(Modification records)

###

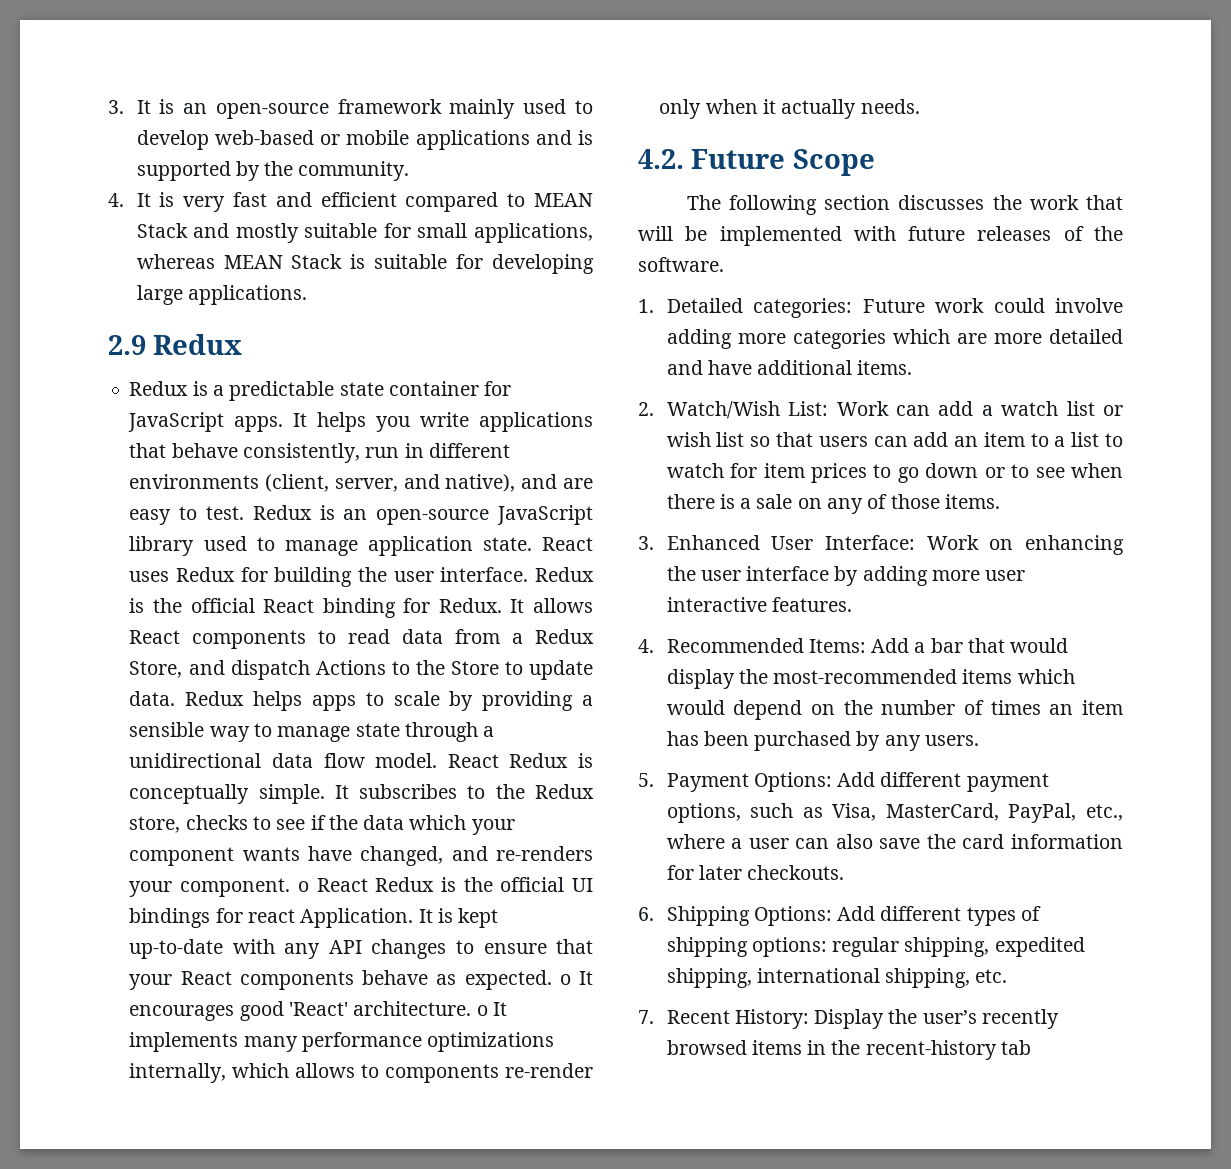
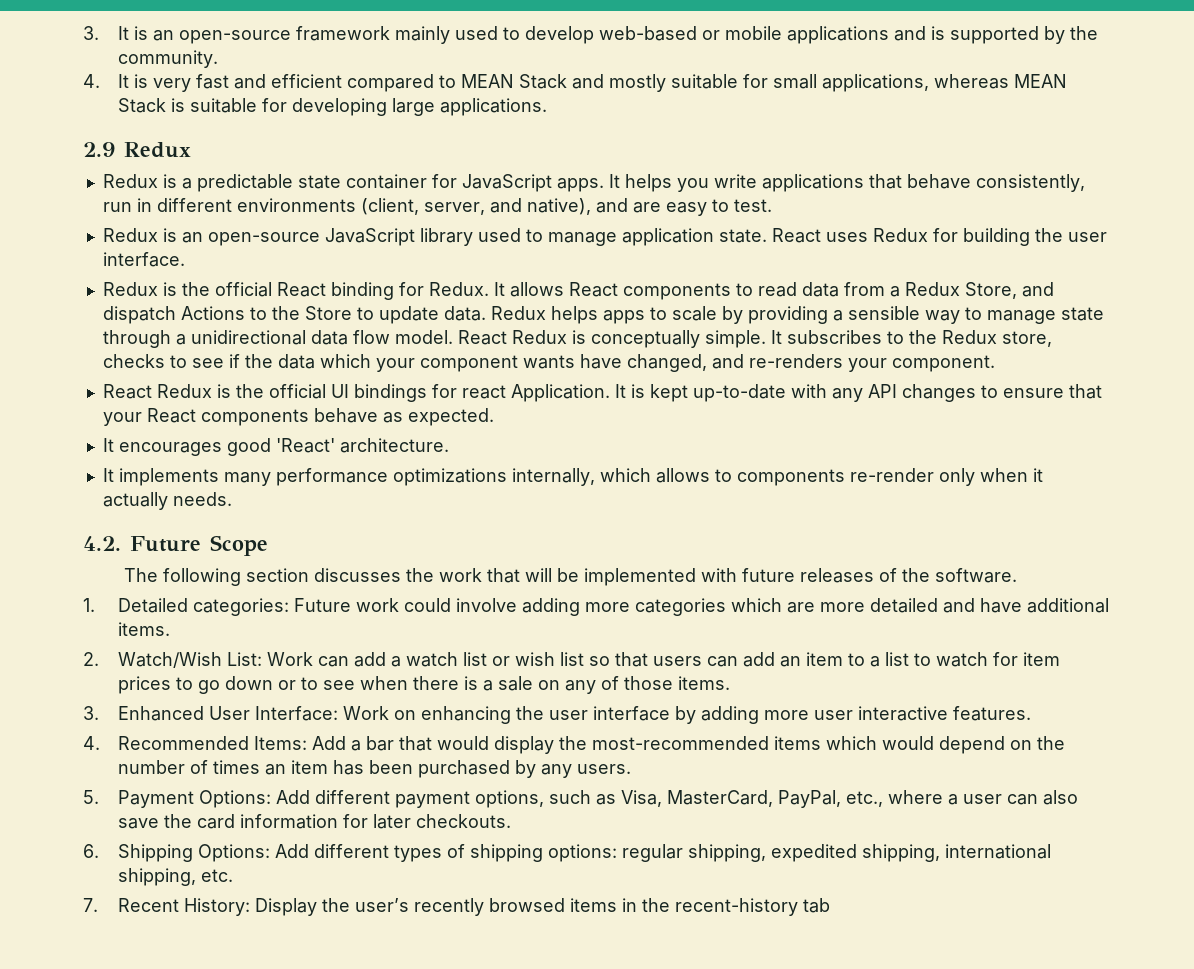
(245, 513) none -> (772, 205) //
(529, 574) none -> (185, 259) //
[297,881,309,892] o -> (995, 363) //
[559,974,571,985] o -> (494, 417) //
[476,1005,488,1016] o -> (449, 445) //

###

→ **TASK PROMPT**: Word for word, repeat the lines of data above, omitting every picture.

→ **COMPLETED TASK**:
(245, 513) none -> (772, 205) //
(529, 574) none -> (185, 259) //
[297,881,309,892] o -> (995, 363) //
[559,974,571,985] o -> (494, 417) //
[476,1005,488,1016] o -> (449, 445) //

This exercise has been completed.